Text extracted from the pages

========

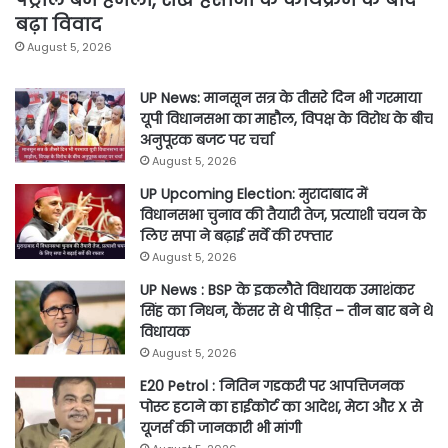
बढ़ा विवाद
August 5, 2026
UP News: मानसून सत्र के तीसरे दिन भी गरमाया
यूपी विधानसभा का माहौल, विपक्ष के विरोध के बीच
अनुपूरक बजट पर चर्चा
August 5, 2026
UP Upcoming Election: मुरादाबाद में
विधानसभा चुनाव की तैयारी तेज, प्रत्याशी चयन के
लिए सपा ने बढ़ाई सर्वे की रफ्तार
August 5, 2026
UP News : BSP के इकलौते विधायक उमाशंकर
सिंह का निधन, कैंसर से थे पीड़ित – तीन बार बने थे
विधायक
August 5, 2026
E20 Petrol : नितिन गडकरी पर आपत्तिजनक
पोस्ट हटाने का हाईकोर्ट का आदेश, मेटा और X से
यूजर्स की जानकारी भी मांगी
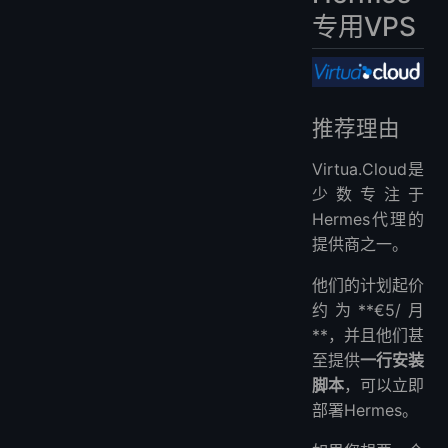
专用VPS
推荐理由
Virtua.Cloud是
少数专注于
Hermes代理的
提供商之一。
他们的计划起价
约为**€5/月
**，并且他们甚
至提供
一行安装
脚本
，可以立即
部署Hermes。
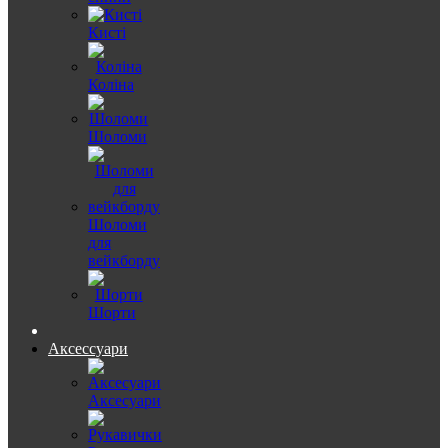
Кисті
Коліна
Шоломи
Шоломи
для
вейкборду
Шорти
Аксессуари
Аксесуари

========

Which of the lines above contain the string "News"? Show every one of them.

Answer area:
UP News: मानसून सत्र के तीसरे दिन भी गरमाया
UP News : BSP के इकलौते विधायक उमाशंकर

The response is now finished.